Cook met with Trump in the Oval Office in late April amid a brewing trade war between the U.S. and China. The Trump administration instituted 25 percent tariffs on at least $50 billion worth of products from China, sparking retaliation. In the interview on “The David Rubenstein Show: Peer-to-Peer Conversations,” Cook acknowledged that previous trade policies were flawed but said Trump’s move is also problematic.
“It’s true, undoubtedly true, that not everyone has been advantaged from that — in either country — and we’ve got to work on that,” Cook said. “But I felt that tariffs were not the right approach there, and I showed him some more analytical kinds of things to demonstrate why.”
Also discussed during the meeting was the Deferred Action for Childhood Arrivals (DACA) program, which is designed to prevent the deportation of young immigrants that were brought into the U.S. as children. The Trump administration attempted to end the program, but their move was blocked by a Federal judge back in January.
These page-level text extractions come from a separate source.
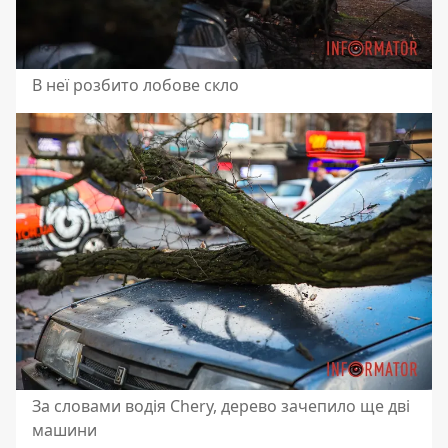
В неї розбито лобове скло
За словами водія Chery, дерево зачепило ще дві
машини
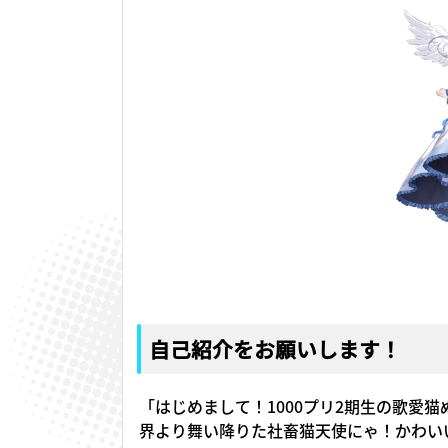
自己紹介をお願いします！
「はじめまして！1000プリ2期生の歌愛
界より舞い降りた社畜猫天使にゃ！かわい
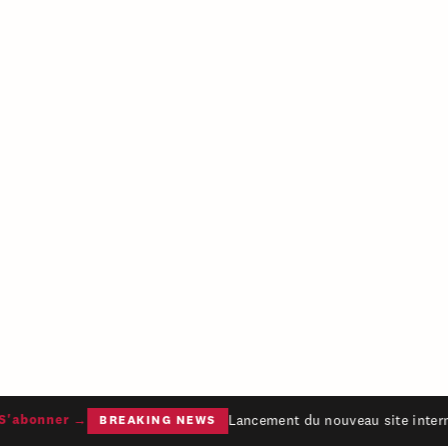
Lancement du nouveau site interne
'abonner →
BREAKING NEWS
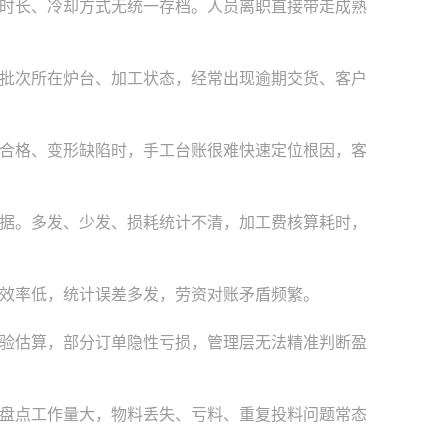
时长、冷却方式无统一存档。人员离职直接带走成熟
批次所在炉台、加工状态，经常出现逾期交货、客户
合格、变形缺陷时，手工台账很难快速定位根因，客
据。多发、少发、损耗统计不清，加工费核算耗时，
效率低，统计误差多发，劳资对账矛盾频繁。
验估算，部分订单隐性亏损，管理层无法精准判断盈
盘点工作量大，物料丢失、亏料、重复投料问题常态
Apple and other tech firms published an open letter to the President following his signing of the executive order ending the program, urging him to reconsider. Cook told Rubenstein during the interview, “We’re only one ruling away from a catastrophic case there.”
During the rest of the interview Cook discussed the new U.S. corporate tax policy, Apple Music’s reaching the 50 million free and paid subscriber milestone, the Cupertino firm’s growing services segment, and much more.